UPDATE: Jan. 23, 2020: Former Wells Fargo CEO John Stumpf will pay a settlement of $17.5 million for his connection to the bank’s 2016 fake accounts scandal, said the Office of the Comptroller of the Currency, which also barred Stumpf from working in the banking industry. See Banking Dive's latest coverage.
The Office of the Comptroller of the Currency (OCC) is preparing civil charges against as many as 10 former Wells Fargo managers, stemming from their ties to the bank’s 2016 fake accounts scandal, sources told Bloomberg.
Carrie Tolstedt, who ran Wells Fargo’s community banking division; former Chief Administrative Officer Hope Hardison; and onetime chief auditor David Julian could be among those facing charges, according to sources.

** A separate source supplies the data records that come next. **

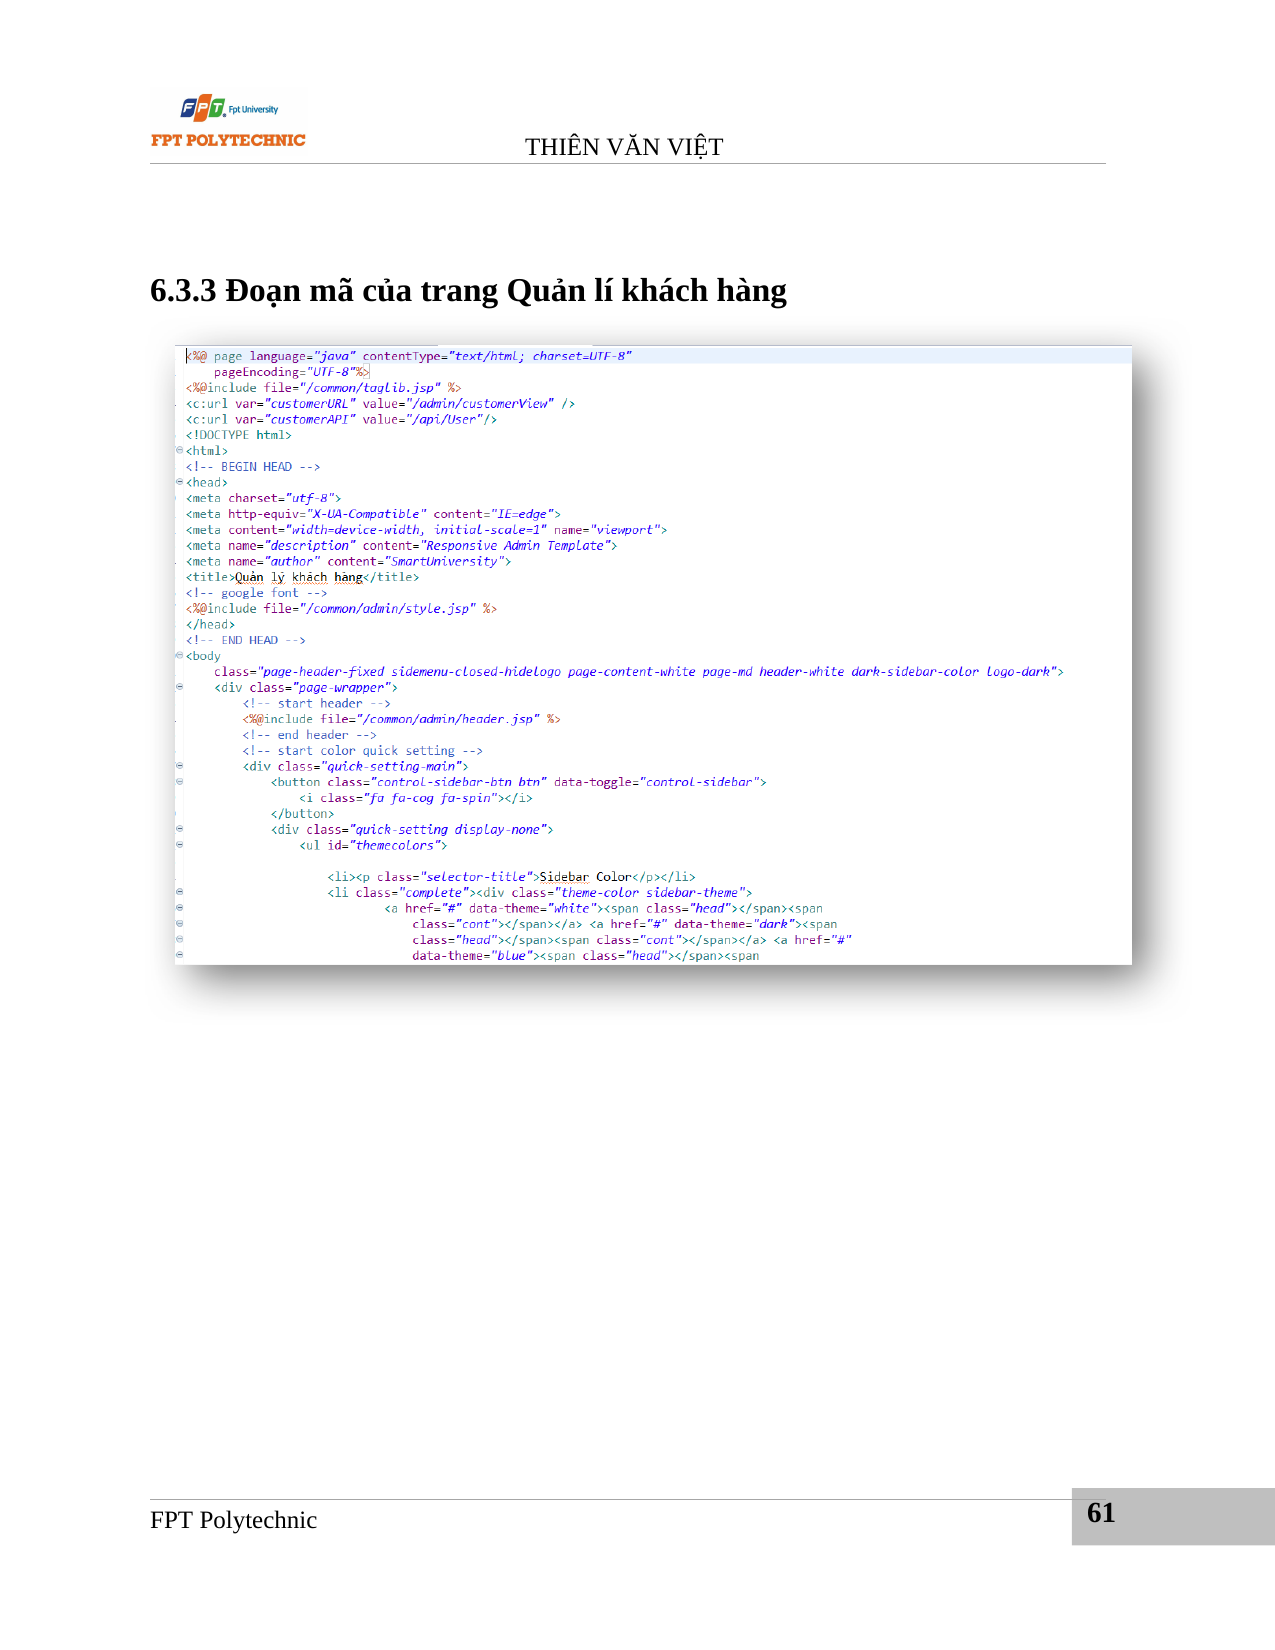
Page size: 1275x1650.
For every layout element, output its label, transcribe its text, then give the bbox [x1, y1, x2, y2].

subtitle Đoạn mã của trang Quản lí khách hàng [150, 270, 1106, 308]
picture [150, 87, 308, 156]
picture [175, 345, 1132, 965]
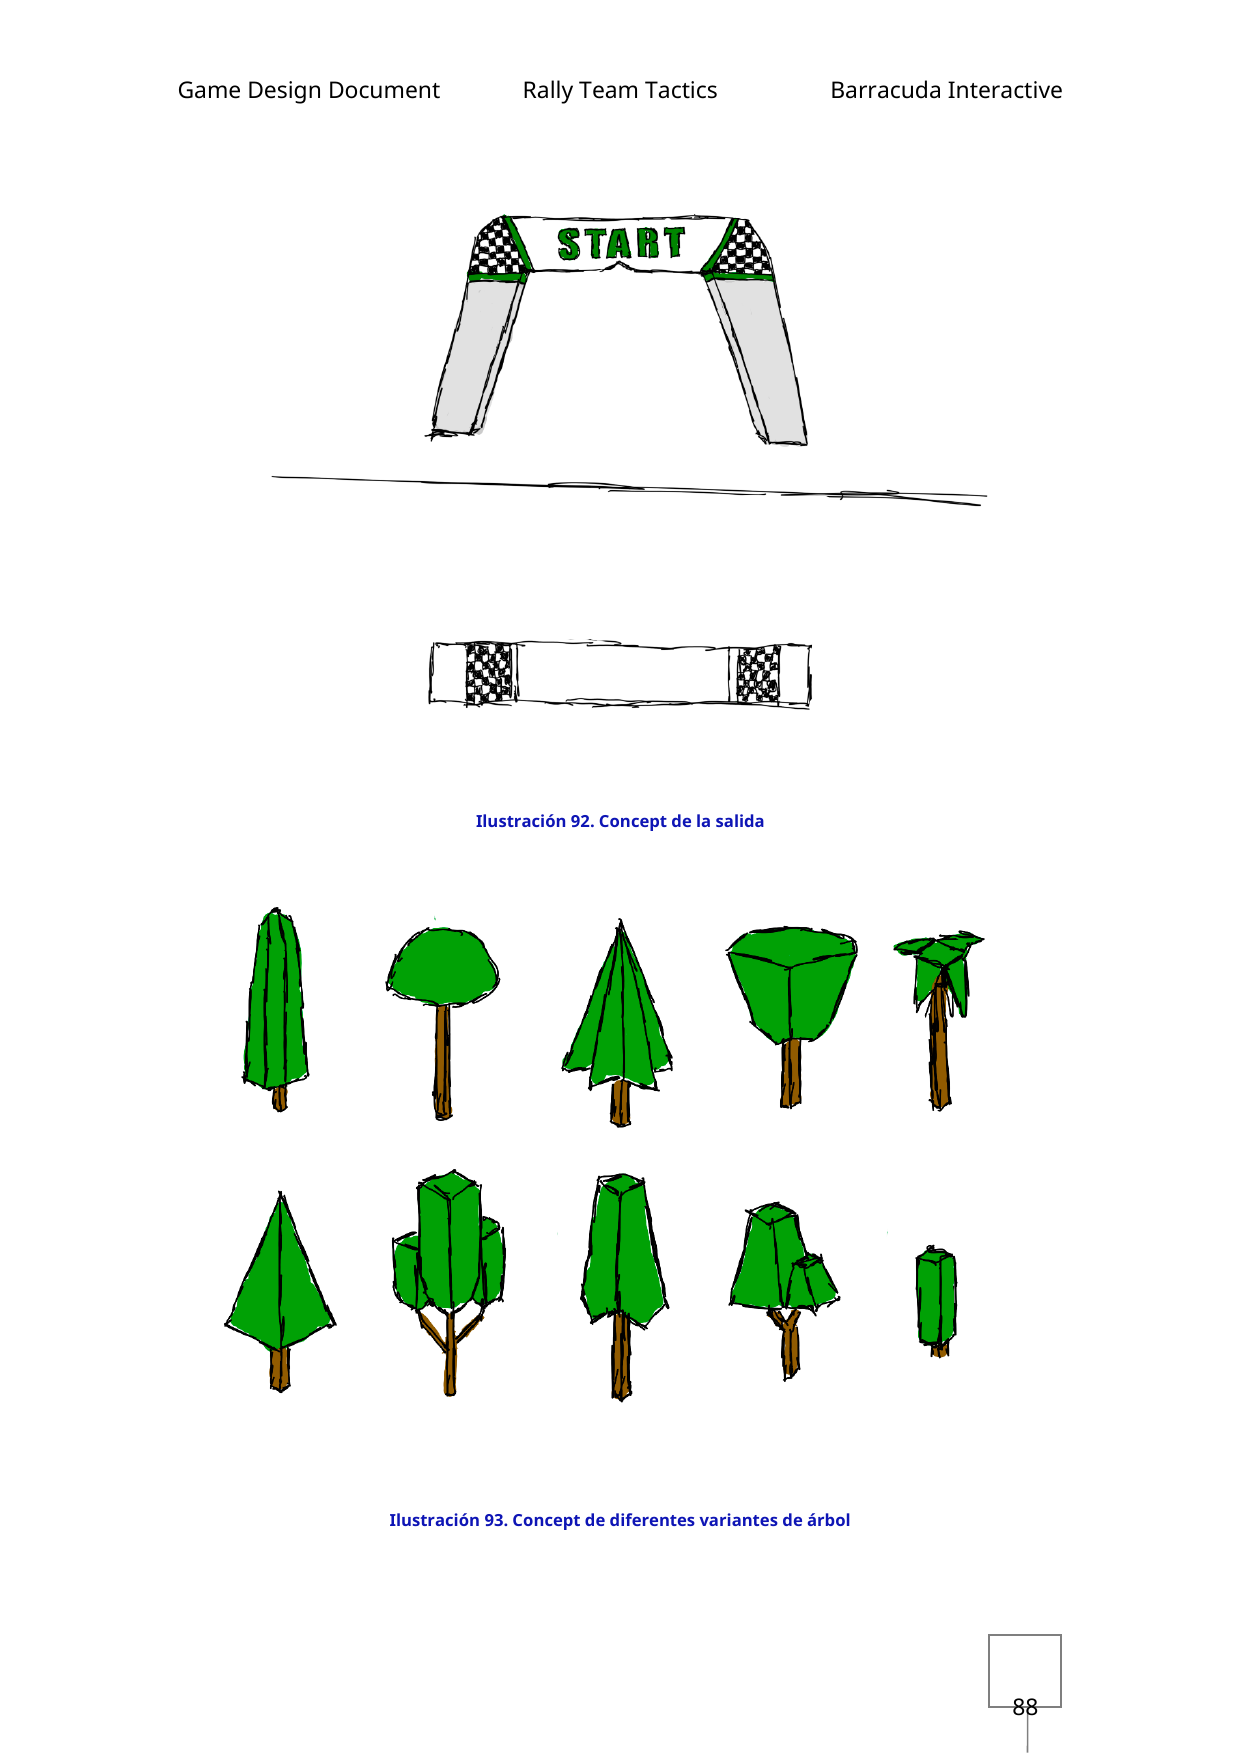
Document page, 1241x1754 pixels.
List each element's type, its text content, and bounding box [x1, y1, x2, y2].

The OCC, the bank’s primary regulator, may reach settlements with some of the people charged. The agency did not respond to Banking Dive’s request for comment.

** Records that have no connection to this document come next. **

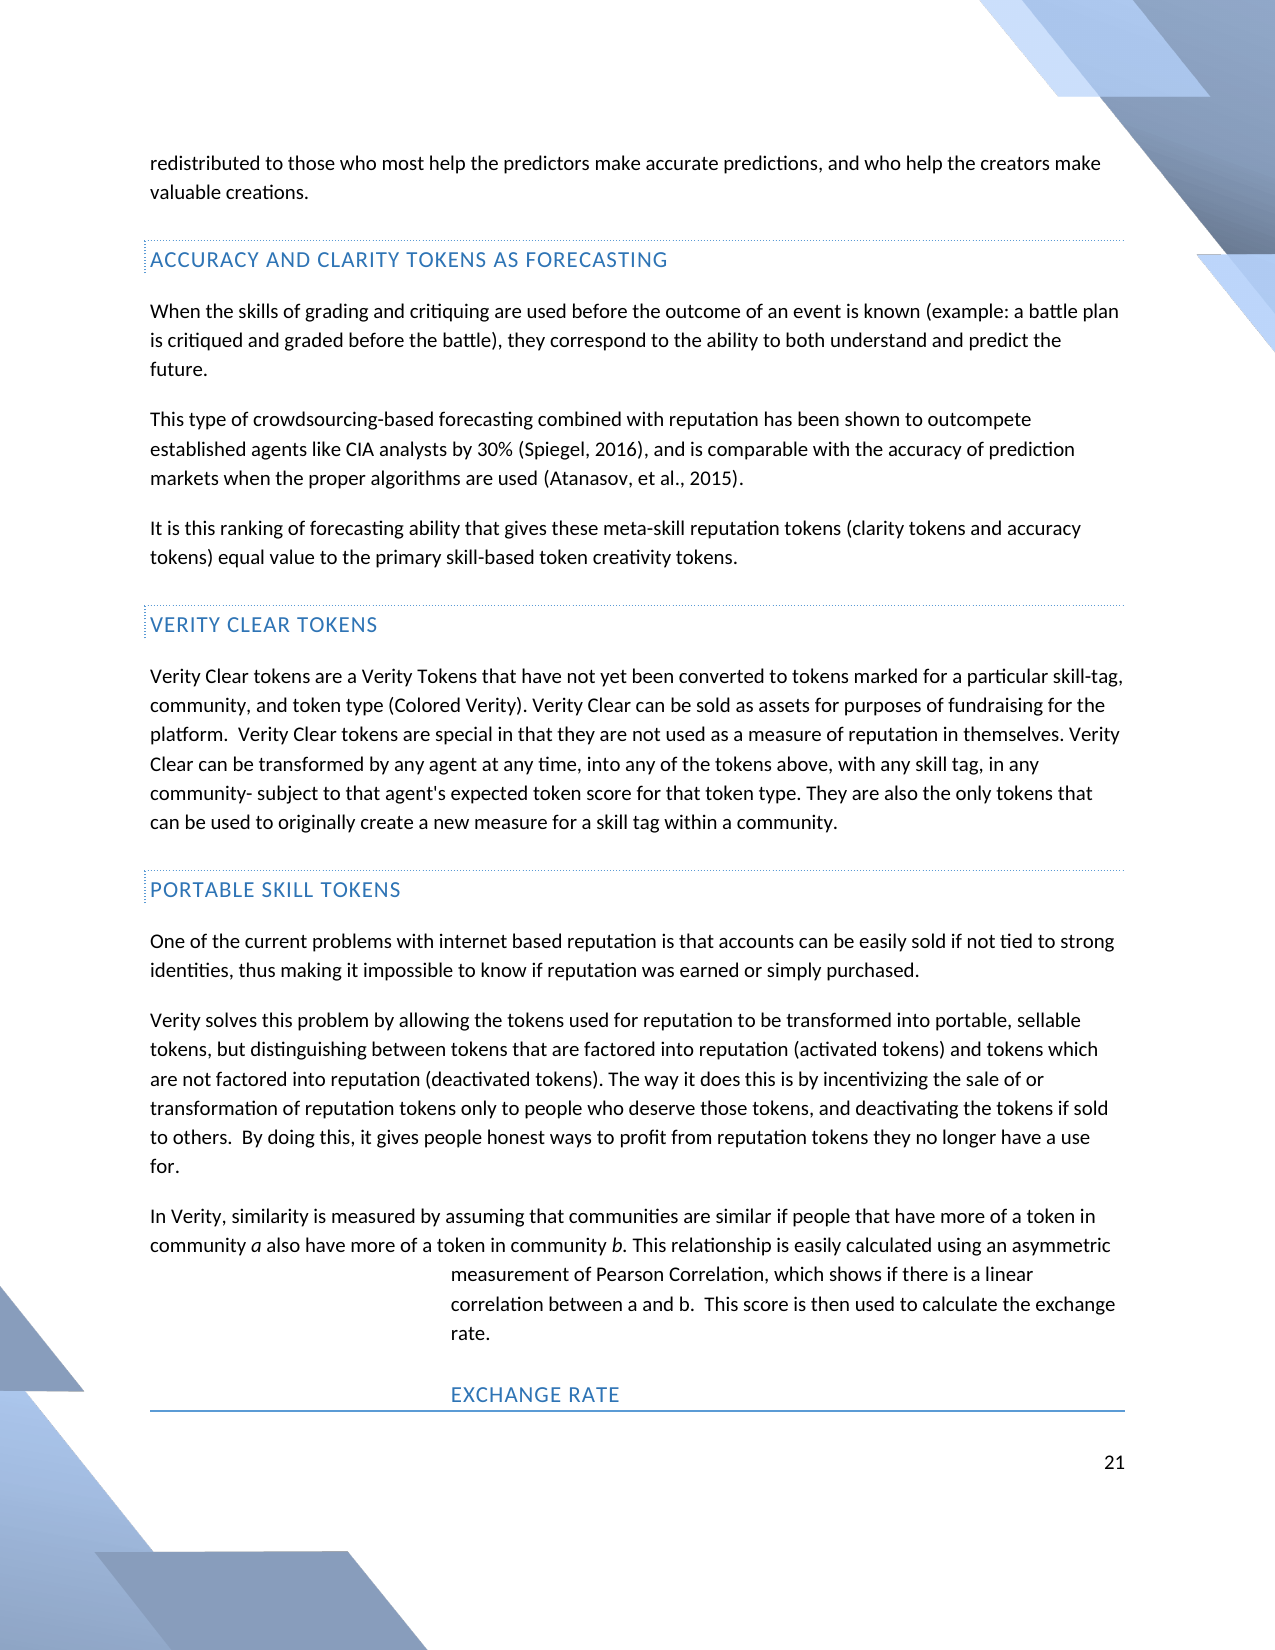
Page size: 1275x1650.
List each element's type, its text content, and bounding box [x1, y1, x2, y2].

text Verity Clear tokens are a Verity Tokens that have not yet been converted to tokens marked for a particular skill-tag, community, and token type (Colored Verity). Verity Clear can be sold as assets for purposes of fundraising for the platform. Verity Clear tokens are special in that they are not used as a measure of reputation in themselves. Verity Clear can be transformed by any agent at any time, into any of the tokens above, with any skill tag, in any community- subject to that agent's expected token score for that token type. They are also the only tokens that can be used to originally create a new measure for a skill tag within a community. [150, 663, 1125, 834]
text In Verity, similarity is measured by assuming that communities are similar if people that have more of a token in community a also have more of a token in community b. This relationship is easily calculated using an asymmetric measurement of Pearson Correlation, which shows if there is a linear correlation between a and b. This score is then used to calculate the exchange rate. [150, 1203, 1125, 1345]
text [150, 150, 1125, 204]
text Verity solves this problem by allowing the tokens used for reputation to be transformed into portable, sellable tokens, but distinguishing between tokens that are factored into reputation (activated tokens) and tokens which are not factored into reputation (deactivated tokens). The way it does this is by incentivizing the sale of or transformation of reputation tokens only to people who deserve those tokens, and deactivating the tokens if sold to others. By doing this, it gives people honest ways to profit from reputation tokens they no longer have a use for. [150, 1007, 1125, 1179]
subtitle Exchange Rate [150, 1380, 1125, 1410]
subtitle Accuracy and Clarity Tokens as Forecasting [144, 239, 1125, 273]
text When the skills of grading and critiquing are used before the outcome of an event is known (example: a battle plan is critiqued and graded before the battle), they correspond to the ability to both understand and predict the future. [150, 298, 1125, 382]
text It is this ranking of forecasting ability that gives these meta-skill reputation tokens (clarity tokens and accuracy tokens) equal value to the primary skill-based token creativity tokens. [150, 515, 1125, 569]
text One of the current problems with internet based reputation is that accounts can be easily sold if not tied to strong identities, thus making it impossible to know if reputation was earned or simply purchased. [150, 928, 1125, 983]
text This type of crowdsourcing-based forecasting combined with reputation has been shown to outcompete established agents like CIA analysts by 30%, and is comparable with the accuracy of prediction markets when the proper algorithms are used. [150, 407, 1125, 490]
subtitle Verity Clear Tokens [144, 604, 1125, 638]
subtitle Portable Skill Tokens [144, 869, 1125, 903]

Wells Fargo has faced penalties from the OCC in the past, but a charge against former employees would mean the regulator also wants to hold individuals accountable for the scandal.

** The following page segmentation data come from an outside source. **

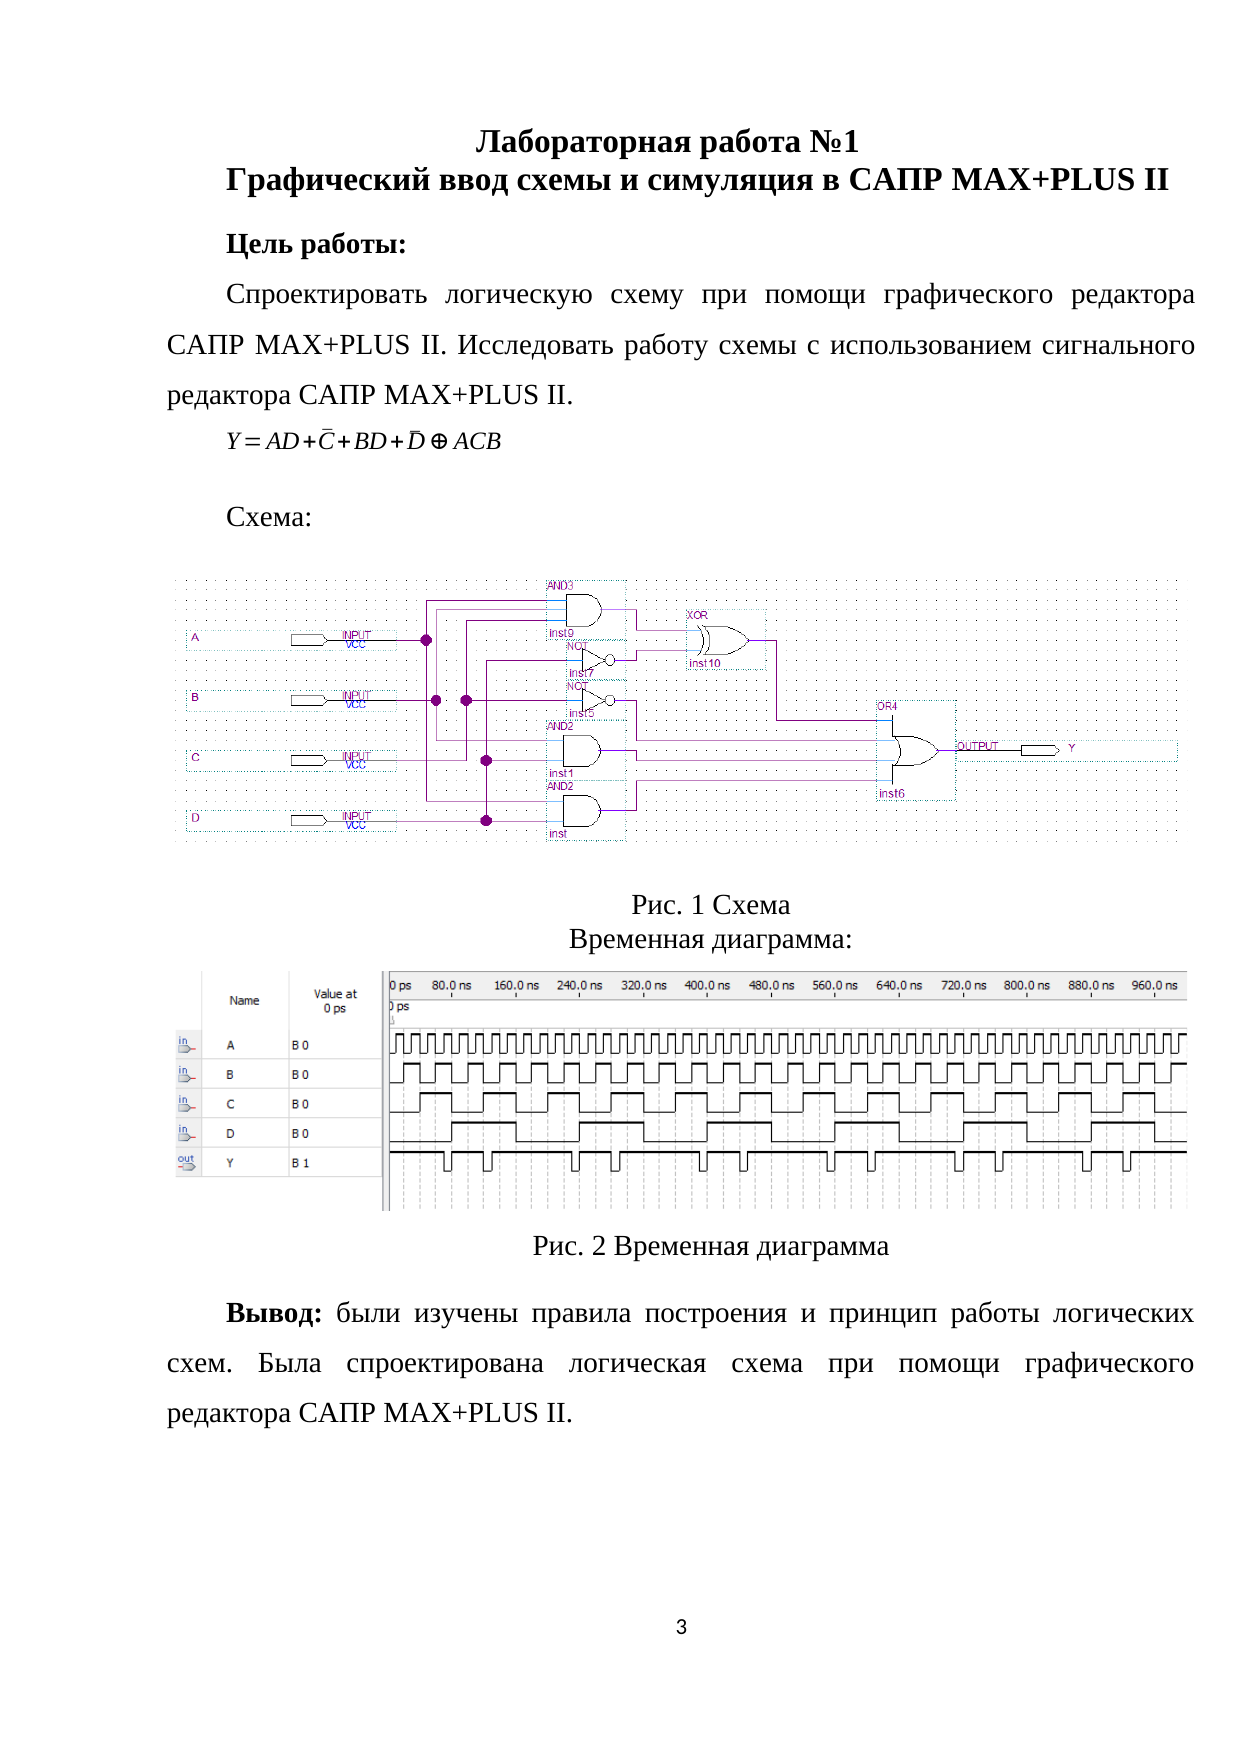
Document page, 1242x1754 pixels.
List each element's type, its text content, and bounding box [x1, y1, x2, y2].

text Цель работы: [167, 226, 1196, 260]
text Рис. 2 Временная диаграмма [167, 971, 1196, 1261]
picture [175, 971, 1188, 1211]
text Спроектировать логическую схему при помощи графического редактора САПР MAX+PLUS II. Исследовать работу схемы с использованием сигнального редактора САПР MAX+PLUS II. [167, 277, 1196, 411]
text Рис. 1 Схема [167, 570, 1196, 921]
text Графический ввод схемы и симуляция в САПР MAX+PLUS II [167, 159, 1196, 197]
text Временная диаграмма: [167, 921, 1196, 954]
text Вывод: были изучены правила построения и принцип работы логических схем. Была спроектирована логическая схема при помощи графического редактора САПР MAX+PLUS II. [167, 1295, 1196, 1429]
text Схема: [167, 499, 1196, 532]
text Лабораторная работа №1 [167, 121, 1196, 159]
picture [175, 570, 1188, 850]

The San Francisco-based bank has been under scrutiny from lawmakers and regulators since 2016, when Wells Fargo employees were found to have created roughly 3.5 million fake accounts to receive sales-based incentives.
The OCC levied a $500 million penalty against the nation’s fourth-largest bank in 2018 and ordered the bank to make restitution to customers. It also ordered Wells Fargo to “develop and implement an effective enterprise-wide compliance risk management program.”
American Banker reported this month that Justice Department prosecutors in California and North Carolina, with assistance from both the OCC and the Securities and Exchange Commission, conducted a federal criminal investigation of former employees.
Sources told the publication federal prosecutors could charge former members of Wells Fargo's upper management as early as this month.
The reports come as new Wells Fargo CEO Charlie Scharf attempts to turn the bank around following the scandal that played a role in the departure of two CEOs.
Scharf said last week that he is prioritizing the resolution of Wells Fargo’s regulatory issues.
“During my first three months at Wells Fargo, my primary focus has been on advancing our required regulatory work with a different sense of urgency and resolve, while beginning to develop a path to improve our financial results,” Scharf said in a press release.
During a Q4 earnings call with analysts last week, Scharf said the bank has 12 public enforcement actions that require a significant commitment of resources.
The bank is also operating under a $1.95 trillion asset cap since the Federal Reserve restricted its growth in 2018.